Doomscrolling: rolar o feed sem parar afeta a sua saúde mental
Hábito compulsivo de consumir conteúdos e notícias negativas nas redes sociais prejudica o bem-estar emocional. No entanto, há caminhos para deixar o celular um pouquinho de lado

O movimento de rolar por minutos o feed de uma rede social é quase que automático. Muitas vezes, nem prestamos atenção no conteúdo, apenas subimos a tela sem parar de forma compulsiva. Saímos de uma rede social, entramos em outra, mas nada muda: o hábito e o vício estão ali. Esse movimento, que ocorre geralmente quando há uma enxurrada de notícias negativas montada cuidadosamente pelo algoritmo, tem até termo em inglês: doomscrolling.
Quando as redes sociais surgiram, esse hábito já existia, mas de forma menos intensa. Com o passar do tempo, as empresas apostaram ainda mais nessa estratégia para que o usuário mantenha a prática e não largue o celular: vídeos na vertical de curta duração. Tudo é resumido, mastigado e com um forte estímulo visual.
Neurologista do Hospital Japonês Santa Cruz, Flávio Sekeff Sallem afirma que o doomscrolling se tornou ainda mais comum devido à combinação de eventos globais estressantes, como a pandemia de Covid-19, crises políticas e guerras. Além disso, ele acrescenta que o acesso constante a dispositivos digitais também tem relação, já que “oferecem um fluxo ininterrupto de informações”.
“As redes sociais usam algoritmos que priorizam conteúdo altamente envolvente – e notícias negativas geram mais reações, comentários e compartilhamentos. Os algoritmos aprendem com o comportamento do usuário e passam a mostrar mais do que prende sua atenção, perpetuando ciclos de doomscrolling.”
Os impactos na rotina
Afinal, quem nunca se pegou por minutos no celular apenas vendo conteúdos que, dois minutos depois, já se perderam na memória? Isso porque outros três vídeos já passaram pelo nossos olhos nesse meio tempo. Quanto mais você navega pelo feed de forma prejudicial, mais consequências negativas surgem.

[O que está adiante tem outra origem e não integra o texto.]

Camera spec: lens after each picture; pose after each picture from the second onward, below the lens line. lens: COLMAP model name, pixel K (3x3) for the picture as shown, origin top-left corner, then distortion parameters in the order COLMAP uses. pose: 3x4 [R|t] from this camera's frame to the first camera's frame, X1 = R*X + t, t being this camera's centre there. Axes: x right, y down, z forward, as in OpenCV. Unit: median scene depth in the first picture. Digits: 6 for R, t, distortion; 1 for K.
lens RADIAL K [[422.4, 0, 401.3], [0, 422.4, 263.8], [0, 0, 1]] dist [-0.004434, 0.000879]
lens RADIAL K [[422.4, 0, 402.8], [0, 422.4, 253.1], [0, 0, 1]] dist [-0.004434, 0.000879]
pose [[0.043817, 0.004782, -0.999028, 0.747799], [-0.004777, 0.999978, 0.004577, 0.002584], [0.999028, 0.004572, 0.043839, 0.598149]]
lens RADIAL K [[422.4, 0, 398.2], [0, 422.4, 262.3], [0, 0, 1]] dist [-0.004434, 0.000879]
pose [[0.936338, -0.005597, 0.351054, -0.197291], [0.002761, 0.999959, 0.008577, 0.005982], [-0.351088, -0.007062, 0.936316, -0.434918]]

Sallem explica como o doomscrolling afeta diretamente o cérebro. “Esse hábito está ligado ao viés de negatividade, um mecanismo evolutivo que nos leva a prestar mais atenção a informações ameaçadoras. Do ponto de vista cerebral, ele envolve o sistema de recompensa dopaminérgico, o circuito de vigilância da amígdala e o córtex pré-frontal, que regula o autocontrole – muitas vezes sobrecarregado pelo excesso de estímulos.”
E isso pode trazer diversos problemas. O neurologista elenca alguns deles:
- Aumento da ansiedade e sensação de impotência;
- Estresse crônico;
- Fadiga mental;
- Insônia;
- Queda da produtividade;
- Irritabilidade e dificuldades de concentração.

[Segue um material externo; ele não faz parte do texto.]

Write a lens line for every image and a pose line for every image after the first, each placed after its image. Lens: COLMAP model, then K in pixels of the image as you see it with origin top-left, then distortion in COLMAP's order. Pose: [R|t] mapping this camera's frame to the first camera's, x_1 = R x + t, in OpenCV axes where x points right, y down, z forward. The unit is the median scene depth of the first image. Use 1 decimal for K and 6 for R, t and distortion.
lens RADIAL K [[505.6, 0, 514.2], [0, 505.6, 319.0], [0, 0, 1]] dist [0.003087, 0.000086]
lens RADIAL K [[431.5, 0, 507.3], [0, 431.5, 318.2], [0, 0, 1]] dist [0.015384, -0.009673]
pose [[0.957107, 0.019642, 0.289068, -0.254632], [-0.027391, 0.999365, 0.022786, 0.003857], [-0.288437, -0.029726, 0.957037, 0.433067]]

No entanto, é possível identificar quando o uso das redes sociais é equilibrado ou compulsivo. De forma saudável, a utilização tem hora para começar e terminar, não interfere no sono, na alimentação e nas relações sociais. Além disso, não gera culpa ou sensação de perda de tempo. Por outro lado, o uso compulsivo é impulsionado por ansiedade ou tédio, persiste mesmo diante de prejuízos e provoca dificuldade em parar mesmo com esforço consciente.

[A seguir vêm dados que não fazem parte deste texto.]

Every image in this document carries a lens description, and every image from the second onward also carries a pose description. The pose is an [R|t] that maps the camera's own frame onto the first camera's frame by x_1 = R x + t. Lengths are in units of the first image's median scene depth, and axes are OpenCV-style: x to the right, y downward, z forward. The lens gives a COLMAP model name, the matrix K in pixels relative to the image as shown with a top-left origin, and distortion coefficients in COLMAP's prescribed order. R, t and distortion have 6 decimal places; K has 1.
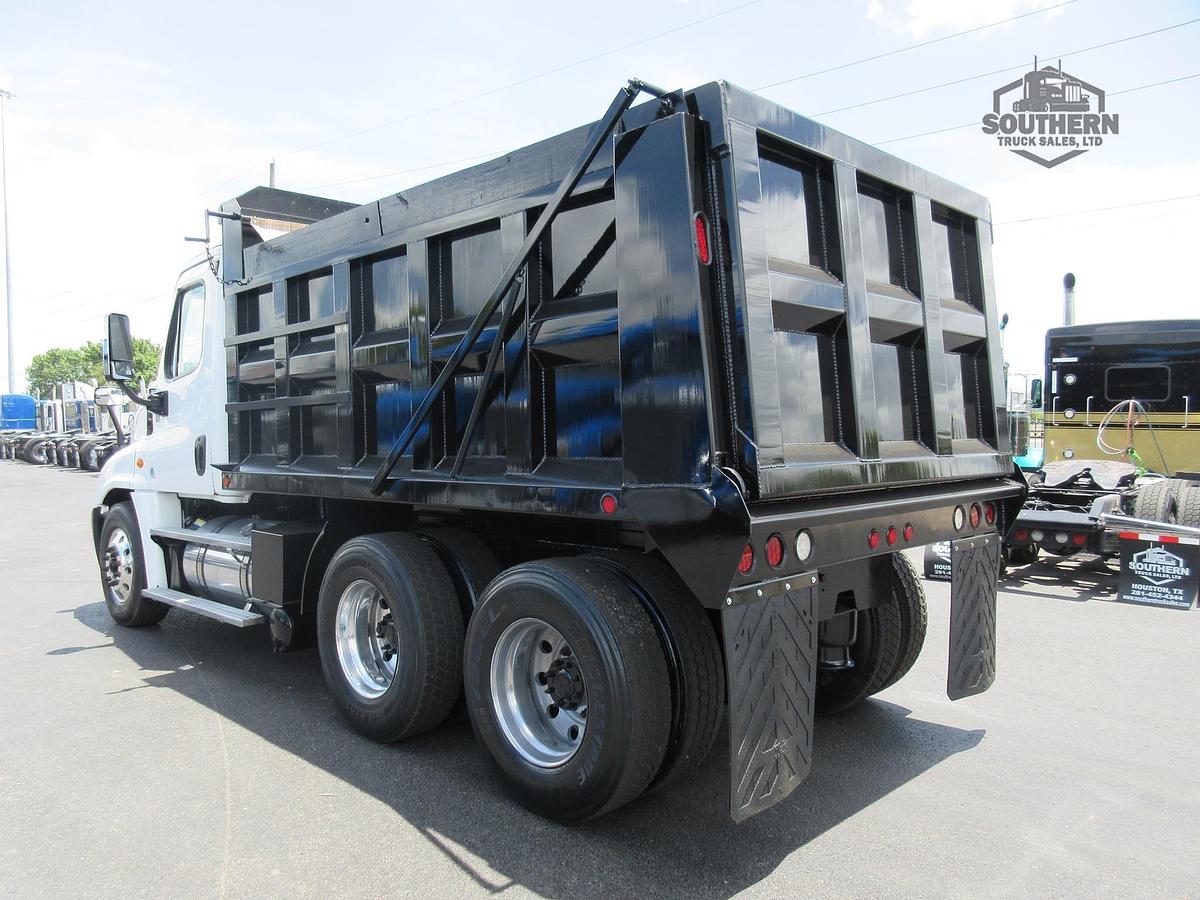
lens RADIAL K [[897.8, 0, 599.8], [0, 897.8, 471.5], [0, 0, 1]] dist [-0.003817, -0.004506]
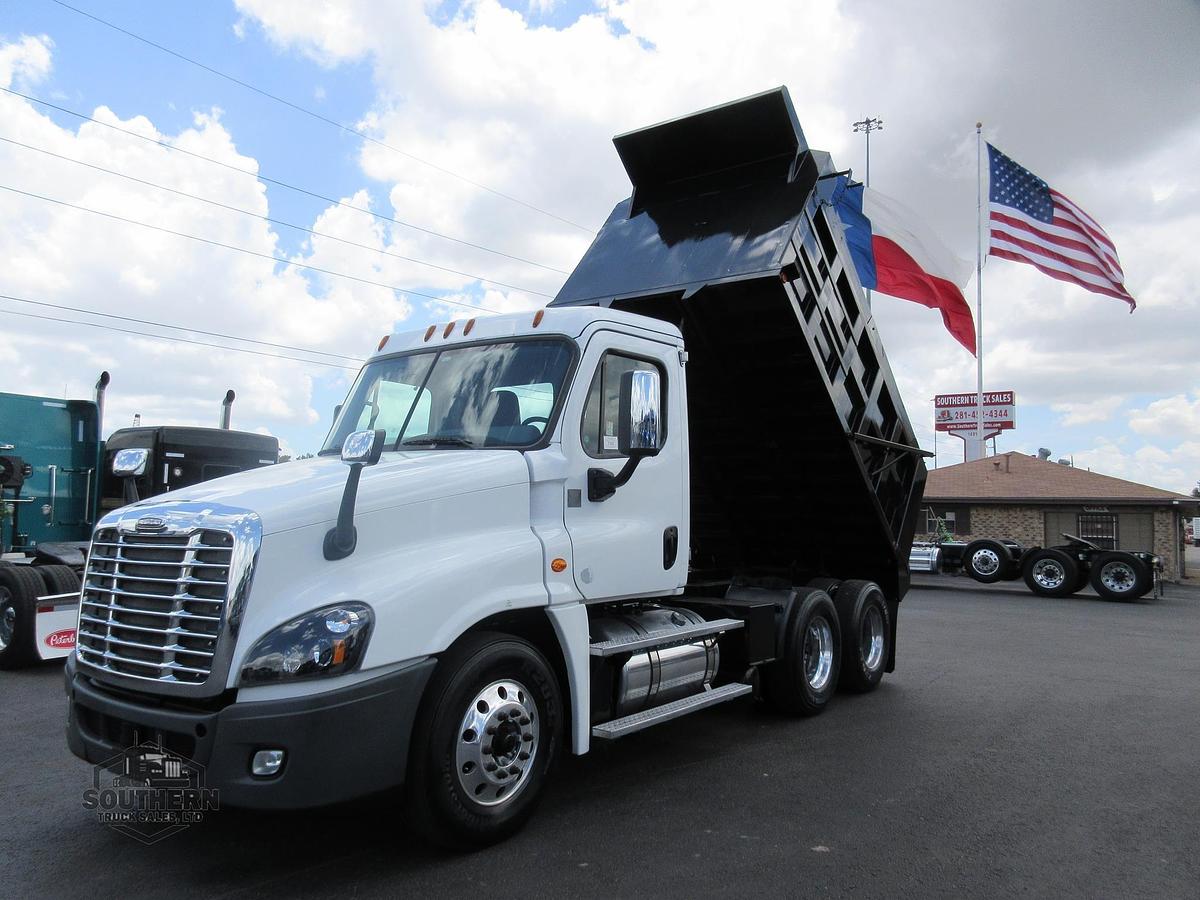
lens RADIAL K [[941.3, 0, 600.0], [0, 941.3, 450.0], [0, 0, 1]] dist [0.010658, 0.004394]
pose [[-0.142630, 0.072722, 0.987101, -1.176667], [0.037190, 0.996987, -0.068077, -0.045532], [-0.989077, 0.027000, -0.144904, 1.008077]]
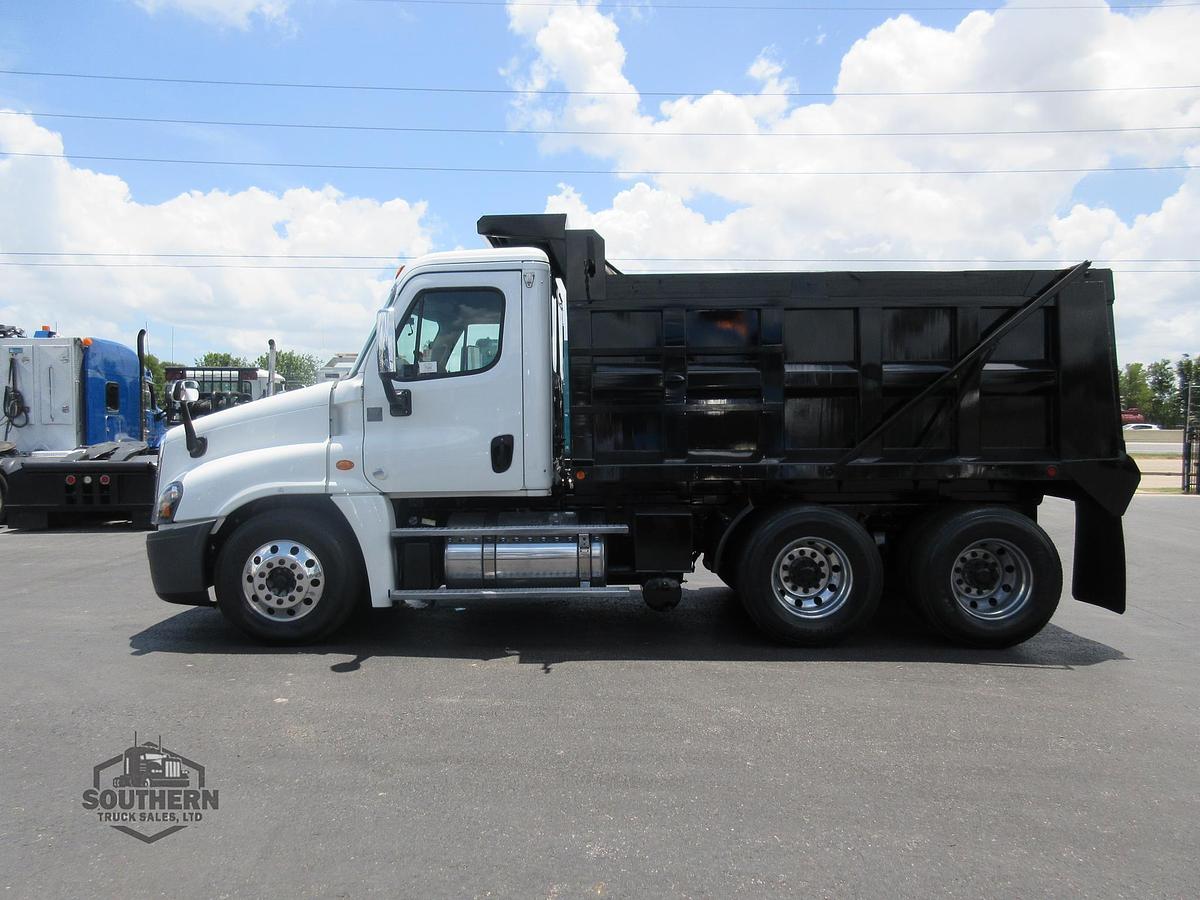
lens RADIAL K [[907.4, 0, 597.1], [0, 907.4, 466.0], [0, 0, 1]] dist [-0.003181, -0.004165]
pose [[0.687446, -0.042224, 0.725007, -0.949631], [0.038081, 0.999031, 0.022074, -0.017970], [-0.725236, 0.012434, 0.688388, 0.156667]]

Como fugir do doomscrolling
Quando percebemos que o limite foi ultrapassado, há algumas formas de amenizar o impacto do doomscrolling e outros males das redes sociais. De acordo com Sallem, a neuroplasticidade permite “reeducar” o cérebro e, além disso, existem estratégias práticas terapêuticas.
Reeducar o cérebro
- Exercícios de foco deliberado, como meditação ou leitura profunda;
- Rotina de sono regular, que restaura circuitos executivos;
- Redução de multitarefas;
- Técnicas de produtividade como pomodoro ou deep work;
- Treinos de metacognição, que ajuda a reconhecer e regular os próprios hábitos de atenção.
Estratégias terapêuticas
- Criação de limites de tempo com uso de aplicativos ou alarmes;
- Evitar telas antes de dormir (especialmente 1h antes);
- Desativar notificações e deixar aplicativos fora da tela principal;
- Prática de atenção plena (mindfulness);
- Terapia cognitivo-comportamental, especialmente em casos com comorbidades;
- Substituição intencional do celular por leitura, caminhada e conversas;
- “Jejum digital” regular, como 1 dia por semana sem redes.